SCOTT CLARK: "Most of the paint brands that we looked at had at least one sample that was above ten thousand parts per million, which is over a hundred times the current U.S. standard."

The United States has restricted lead content in paint since nineteen seventy-eight. Until this past month, the safety standard for consumer paints was six hundred parts per million. But the Consumer Product Safety Commission has just lowered the limit to ninety parts per million.

The new study appears in the journal Environmental Research. The team found levels of lead as high as thirty-two thousand parts per million in tests on some paint samples from Ecuador.

Professor Clark's team also published a study in two thousand six. It found that the majority of new enamel paints from China, India and Malaysia contained lead at levels of at least five thousand parts per million.

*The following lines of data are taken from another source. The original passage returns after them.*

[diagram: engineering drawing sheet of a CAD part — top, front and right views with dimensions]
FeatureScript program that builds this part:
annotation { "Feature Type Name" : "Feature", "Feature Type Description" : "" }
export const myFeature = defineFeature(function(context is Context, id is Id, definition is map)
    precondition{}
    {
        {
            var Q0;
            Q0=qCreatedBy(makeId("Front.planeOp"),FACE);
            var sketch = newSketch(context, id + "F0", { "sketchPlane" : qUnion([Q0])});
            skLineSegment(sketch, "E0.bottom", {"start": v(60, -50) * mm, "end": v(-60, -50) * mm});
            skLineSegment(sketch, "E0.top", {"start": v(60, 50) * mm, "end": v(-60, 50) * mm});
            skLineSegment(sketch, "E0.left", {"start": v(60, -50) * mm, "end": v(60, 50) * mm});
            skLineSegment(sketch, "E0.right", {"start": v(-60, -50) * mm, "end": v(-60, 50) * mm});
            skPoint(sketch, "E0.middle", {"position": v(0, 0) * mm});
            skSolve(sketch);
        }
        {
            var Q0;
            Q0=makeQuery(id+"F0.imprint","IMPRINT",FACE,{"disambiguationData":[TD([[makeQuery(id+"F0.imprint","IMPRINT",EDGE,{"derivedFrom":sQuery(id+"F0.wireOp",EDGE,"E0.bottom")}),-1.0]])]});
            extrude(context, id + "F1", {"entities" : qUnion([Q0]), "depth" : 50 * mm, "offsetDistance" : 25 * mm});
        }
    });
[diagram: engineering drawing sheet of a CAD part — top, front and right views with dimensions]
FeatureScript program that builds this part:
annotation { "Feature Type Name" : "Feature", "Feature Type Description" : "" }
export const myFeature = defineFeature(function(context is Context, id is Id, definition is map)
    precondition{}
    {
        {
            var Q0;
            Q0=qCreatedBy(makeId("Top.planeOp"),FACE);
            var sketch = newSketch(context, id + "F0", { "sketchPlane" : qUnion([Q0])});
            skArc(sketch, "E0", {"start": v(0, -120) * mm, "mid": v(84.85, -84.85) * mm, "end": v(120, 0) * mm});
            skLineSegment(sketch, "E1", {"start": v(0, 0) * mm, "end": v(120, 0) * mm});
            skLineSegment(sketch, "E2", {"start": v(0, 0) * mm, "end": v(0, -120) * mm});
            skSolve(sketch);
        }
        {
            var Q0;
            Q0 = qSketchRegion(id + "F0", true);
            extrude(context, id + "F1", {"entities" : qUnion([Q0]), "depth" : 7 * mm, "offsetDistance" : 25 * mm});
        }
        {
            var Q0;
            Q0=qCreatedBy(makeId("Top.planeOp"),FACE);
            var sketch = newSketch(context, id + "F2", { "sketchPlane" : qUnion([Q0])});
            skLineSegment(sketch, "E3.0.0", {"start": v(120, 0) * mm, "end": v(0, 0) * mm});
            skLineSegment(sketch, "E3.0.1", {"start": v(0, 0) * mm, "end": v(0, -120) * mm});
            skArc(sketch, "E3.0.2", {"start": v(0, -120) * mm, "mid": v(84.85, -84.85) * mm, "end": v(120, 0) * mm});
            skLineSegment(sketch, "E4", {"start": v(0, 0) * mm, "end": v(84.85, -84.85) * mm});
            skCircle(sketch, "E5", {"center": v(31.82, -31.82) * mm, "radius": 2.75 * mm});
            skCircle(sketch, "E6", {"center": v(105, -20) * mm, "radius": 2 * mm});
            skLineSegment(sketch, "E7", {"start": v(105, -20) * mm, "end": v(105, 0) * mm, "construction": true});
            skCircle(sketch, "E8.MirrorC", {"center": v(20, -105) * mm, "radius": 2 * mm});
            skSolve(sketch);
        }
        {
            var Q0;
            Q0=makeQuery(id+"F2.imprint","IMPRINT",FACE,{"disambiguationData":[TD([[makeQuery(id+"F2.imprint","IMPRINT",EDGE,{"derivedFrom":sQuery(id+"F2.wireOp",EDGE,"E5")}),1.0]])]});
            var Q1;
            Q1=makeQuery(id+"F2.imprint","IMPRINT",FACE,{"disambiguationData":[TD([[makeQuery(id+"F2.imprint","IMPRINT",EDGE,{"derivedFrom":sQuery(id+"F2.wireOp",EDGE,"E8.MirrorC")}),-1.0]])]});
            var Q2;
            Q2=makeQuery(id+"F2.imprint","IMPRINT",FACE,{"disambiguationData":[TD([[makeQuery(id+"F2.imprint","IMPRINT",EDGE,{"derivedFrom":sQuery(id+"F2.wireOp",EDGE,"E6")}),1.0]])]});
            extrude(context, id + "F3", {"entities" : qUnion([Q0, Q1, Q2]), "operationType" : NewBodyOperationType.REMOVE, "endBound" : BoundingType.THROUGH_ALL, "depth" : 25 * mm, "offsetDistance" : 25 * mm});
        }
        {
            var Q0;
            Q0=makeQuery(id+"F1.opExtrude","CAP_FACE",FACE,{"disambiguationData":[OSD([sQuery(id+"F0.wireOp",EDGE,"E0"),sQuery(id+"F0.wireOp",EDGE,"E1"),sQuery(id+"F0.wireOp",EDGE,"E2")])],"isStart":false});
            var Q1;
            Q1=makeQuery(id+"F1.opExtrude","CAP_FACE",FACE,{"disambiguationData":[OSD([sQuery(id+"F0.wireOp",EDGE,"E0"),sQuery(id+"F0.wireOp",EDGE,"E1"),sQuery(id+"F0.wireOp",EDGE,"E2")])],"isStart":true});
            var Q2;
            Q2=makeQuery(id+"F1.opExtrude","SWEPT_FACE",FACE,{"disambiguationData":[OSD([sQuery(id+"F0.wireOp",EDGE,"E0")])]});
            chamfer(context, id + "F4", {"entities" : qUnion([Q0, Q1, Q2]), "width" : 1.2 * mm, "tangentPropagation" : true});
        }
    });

Lead paint can be a danger not only to people in the country where it is made. Exports can spread the danger to other countries.

The professor says high quality paint can be produced without lead. He and his team are calling for a worldwide ban on lead-based paint. He says many parts of the world are doing too little to correct the problem of lead poisoning in children. He notes that research has found no safe level of lead.

Of course, lead paint is not the only cause of lead poisoning. Recently Chinese officials closed a manganese metal factory in Hunan province. More than one thousand children living nearby were reported to have high levels of lead in their blood. And in two thousand eight, seventeen people died in Senegal after lead exposure from a battery recycling center.